1001 VIES (503) : SOLANGE CREPON – 30

Inventaire
– Robineau en pleine crise, et très pensif, m’a expliqué avoir toujours laissé les marsouins sauter hors de l’eau, les hippocampes danser en ascenseur le long d’une herbe marine, les dauphins rire, les mouettes chahuter : ses idées.
– Rien que ça !
– Le cher homme ne maîtrise plus rien. Si ses notions maritimes sont légères, en revanche il sait tout à présent de l’art des couteliers. Ciseaux, rasoirs, lames, haches, couperet... Rien qu’il ne connaisse sur le bout des nerfs.
– On a tous vu avec effroi des photographies de la Vierge de Nuremberg, ce monstre de fer qui se refermait comme un œuf sur sa victime et l’embrassait dans ses pointes d’acier.
– Il est le jaune ?
– La moindre mobilité de ses pensées, la moindre association d’idées, le moindre souvenir, Robineau se recroqueville sous la lame glacée, il se débat et se déchire…
– Le dernier de leurs baisers aurait été le baiser de la Vierge ?
Une silence religieux passa un certain temps sur nos thés, cafés, décaféinés, cubes de sucres, sucre sans sucre.
– Une forme d’assomption ?
– Il nous contamine…
Méditation
Ces gens avaient du bon sens, finalement.
Le monde, qui est notre seule représentation, est insuffisamment vrai.
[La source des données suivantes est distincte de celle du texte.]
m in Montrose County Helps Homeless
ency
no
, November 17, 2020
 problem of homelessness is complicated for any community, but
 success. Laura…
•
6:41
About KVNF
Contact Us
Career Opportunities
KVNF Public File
La vérité se cache dans notre dos. Sa révélation tarde, elle nécessite au moins la pose d’un rétroviseur que nous fournit le temps et par lequel entrevoir ce qu’il en est, mais n’est-ce pas toujours trop tard ? L’accident a eu lieu, le choc, les brisures, la tristesse qui coule et se répand. Ce qu’on n’a pas su – ou voulu savoir, le plus souvent – était déjà là et nous attendait, ni rieur ni morose, simplement là, indifférent. C’est un progrès.
Gigantomachie
J’entrais dans de profondes réflexions qui me mettaient en cause.
Je me disais : je ne suis pas assez viril. La grossièreté du cœur, pas mal partagée, y aide mais n’est pas un tel atout. La ruse et la malveillance sont de plus sûrs gants de boxe pour le succès d’un homme entreprenant.
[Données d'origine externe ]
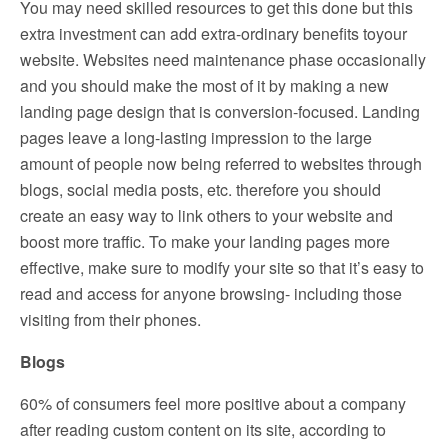
You may need skilled resources to get this done but this
extra investment can add extra-ordinary benefits toyour
website. Websites need maintenance phase occasionally
and you should make the most of it by making a new
landing page design that is conversion-focused. Landing
pages leave a long-lasting impression to the large
amount of people now being referred to websites through
blogs, social media posts, etc. therefore you should
create an easy way to link others to your website and
boost more traffic. To make your landing pages more
effective, make sure to modify your site so that it’s easy to
read and access for anyone browsing- including those
visiting from their phones.
Blogs
60% of consumers feel more positive about a company
after reading custom content on its site, according to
Je comprenais qu’un certain manque d’agressivité m’ait été dommageable. Comment progresser sans avoir du punch, progresser vers quoi, peu importe, importe le punch et la grande satisfaction de soi qu’il procure. En revanche, ne jamais dire ni oui ni non, ainsi qu’à mon habitude, est un handicap qui n’autorise que peu d’espoir d’avancement, tout au plus une vie décente dans un placard. Mais, à bien y réfléchir, puncher à tout va n’est pas non plus une vie. Être punché pas mieux.
J’aurais préféré une plus grande maîtrise dans mes coups, n’en être pas prodigue, mais les placer avec efficacité et minutie, une bonne fois pour toutes. Cette agitation vaine – cette perturbation des airs qu’a été ma vie de moulin à vent fut un combat contre le vide. Le bras s’y fatigue, se risque une dislocation du biceps, le gain est modéré, le vide proclamé vainqueur. Le cocard assuré.